Nos versos do poeta escocês sobressaem três imagens interligadas que pressuporiam a presença divina: primeiramente, o vale sob um fogaréu devastador e claustrofóbico, com os grilos tentando escapar e as sementes detonadas nas vagens. Ao fim, um pássaro encontra uma clareira na fumaça e consegue alcançar um galho de árvore.
Depois, sob um céu nublado e esverdeado, ouvem-se ruídos vindos dos animais e de máquinas, ao tempo que se adotam ações voltadas ao cuidado de ovelhas, decerto criadas em uma fazenda no sobredito vale: os cordeiros, ainda pouco afeitos a tais tormentas, tentam escapar de volta aos seus apriscos.
Na derradeira estrofe, a tempestade se precipita, fazendo entrar em pânico os pássaros; entrementes, um homem risca com um giz numa tábua, enquanto as árvores mais altas se vergam, oscilando ao ritmo do vendaval, ao longo do vale carbonizado. Durante a noite toda, há trovões, esvoaçar de folhas e guarnecer de asas.
Nota-se, em cada estrofe, uma expectativa de se escapar das desditas impostas pela natureza, distinguindo-se subjacentes aos versos, ademais, alguns eventos que se parecem a narrativas bíblicas, como no momento em que Deus legou a Moisés, em duas tábuas de pedra, os dez mandamentos (Êxodo 31:18), ou, ainda, hipotéticas representações de entes alados protetores, afora as menções a ovelhas e ao ritual da primeira comunhão.
J.A.R. – H.C.
Robin Robertson
(n. 1955)
Three Ways of Looking at God
1
A claustrophobia of
sand and stone: a walled heat.
The light bleaches
and curves like a blade, isolates
the chirr of
crickets, seed-pods detonating,
the valley waiting in
a film of flame.
A bird finds an open channel in the air
and follows it without exertion to the branch.
2
The sky is slashed like a sail. Night folds
over the shears, the dye, the docked tails.
We listen to the rumours of the valley:
goats’ voices, gear-changes, the stirring of dogs.

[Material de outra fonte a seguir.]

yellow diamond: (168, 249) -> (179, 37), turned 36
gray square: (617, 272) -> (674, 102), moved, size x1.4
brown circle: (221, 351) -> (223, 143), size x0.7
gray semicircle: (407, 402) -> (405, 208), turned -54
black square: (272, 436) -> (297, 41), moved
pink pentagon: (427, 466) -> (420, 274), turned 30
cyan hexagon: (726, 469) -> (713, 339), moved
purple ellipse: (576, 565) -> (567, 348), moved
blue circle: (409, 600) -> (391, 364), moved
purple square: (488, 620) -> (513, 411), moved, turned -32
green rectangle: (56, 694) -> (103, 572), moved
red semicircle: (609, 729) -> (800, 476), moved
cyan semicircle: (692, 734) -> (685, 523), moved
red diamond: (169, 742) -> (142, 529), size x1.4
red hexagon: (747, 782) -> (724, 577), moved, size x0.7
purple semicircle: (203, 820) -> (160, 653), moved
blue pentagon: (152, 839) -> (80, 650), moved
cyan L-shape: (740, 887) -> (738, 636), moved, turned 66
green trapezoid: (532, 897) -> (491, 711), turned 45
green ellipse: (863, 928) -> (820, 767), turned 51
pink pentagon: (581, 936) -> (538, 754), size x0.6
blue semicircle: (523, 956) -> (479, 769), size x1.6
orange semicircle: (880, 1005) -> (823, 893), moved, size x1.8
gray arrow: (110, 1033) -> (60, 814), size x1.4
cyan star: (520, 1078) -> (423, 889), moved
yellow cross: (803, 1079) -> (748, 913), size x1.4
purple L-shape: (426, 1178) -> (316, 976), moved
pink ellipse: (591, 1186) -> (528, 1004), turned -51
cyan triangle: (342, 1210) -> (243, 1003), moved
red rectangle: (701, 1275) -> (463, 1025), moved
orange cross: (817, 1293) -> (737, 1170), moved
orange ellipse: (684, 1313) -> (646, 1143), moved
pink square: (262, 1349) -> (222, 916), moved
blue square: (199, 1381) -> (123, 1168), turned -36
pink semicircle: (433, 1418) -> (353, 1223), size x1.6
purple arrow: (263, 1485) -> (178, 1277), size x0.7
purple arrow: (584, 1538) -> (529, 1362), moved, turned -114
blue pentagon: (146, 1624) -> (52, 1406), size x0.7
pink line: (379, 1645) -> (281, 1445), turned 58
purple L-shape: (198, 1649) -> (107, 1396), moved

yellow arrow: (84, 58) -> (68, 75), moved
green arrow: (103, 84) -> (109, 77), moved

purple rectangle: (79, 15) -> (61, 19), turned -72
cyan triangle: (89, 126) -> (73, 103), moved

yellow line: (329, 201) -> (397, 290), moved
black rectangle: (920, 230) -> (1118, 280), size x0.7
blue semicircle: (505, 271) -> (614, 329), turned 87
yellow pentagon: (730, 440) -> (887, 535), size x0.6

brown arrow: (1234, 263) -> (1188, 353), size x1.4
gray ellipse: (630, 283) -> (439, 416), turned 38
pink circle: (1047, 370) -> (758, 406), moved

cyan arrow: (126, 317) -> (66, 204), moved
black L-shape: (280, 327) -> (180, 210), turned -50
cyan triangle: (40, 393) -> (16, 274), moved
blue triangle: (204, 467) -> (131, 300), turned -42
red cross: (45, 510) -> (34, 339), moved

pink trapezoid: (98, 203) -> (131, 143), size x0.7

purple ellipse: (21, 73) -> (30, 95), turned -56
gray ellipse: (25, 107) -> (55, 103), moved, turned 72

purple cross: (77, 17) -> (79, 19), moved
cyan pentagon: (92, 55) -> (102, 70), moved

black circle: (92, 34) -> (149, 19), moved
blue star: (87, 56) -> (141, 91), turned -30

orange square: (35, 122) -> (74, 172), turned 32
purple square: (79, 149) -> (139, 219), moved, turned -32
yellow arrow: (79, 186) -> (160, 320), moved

In the green light, lambs with rouged cheeks
skitter from their first communion, calling for
home.
3
Lightning flexes: a man chalked on a board,
reeling,
exact, elementary, flawed; at each kick, birds
flinch
and scatter from the white lawn.
The long trees bend to the grain of the gale,
streaming the dark valley like riverweed.
All night: thunder, torn leaves; a sheathing of wings.
Olhando para Deus
(Toby G. Schneier: pintora norte-americana)
Três Formas de Olhar para Deus
1
Uma claustrofobia de areia e pedra: um calor
amuralhado.
A luz descora e se curva como uma navalha, isola
o chilro dos grilos, detonando as vagens com
sementes;
o vale espreita sob uma película de chamas.
Um pássaro encontra um canal aberto no ar
e o segue sem esforço até a fronde.
2
O céu está cesurado feito vela. A noite se dobra
sobre as tosquiadeiras, o corante, as caudas cortadas.
Damos ouvidos aos rumores do vale:
vozes de cabras, câmbios de marcha, a agitação de cães.
Sob a luz verde, cordeiros com bochechas vermelhas
esgueiram-se de sua primeira comunhão, balindo pelo
ovil.
3
Raios irrompem: um homem gizou sobre uma tábua, trôpego,
consciencioso, irredutível, imperfeito; a cada
descarga,
os pássaros recuam e se dispersam no relvado branco.
As longas árvores se inclinam ao ritmo do vendaval,
drapeando pelo vale escuro como algas de rio.
Toda a noite: trovões, folhas laceradas; um guarnecer de asas.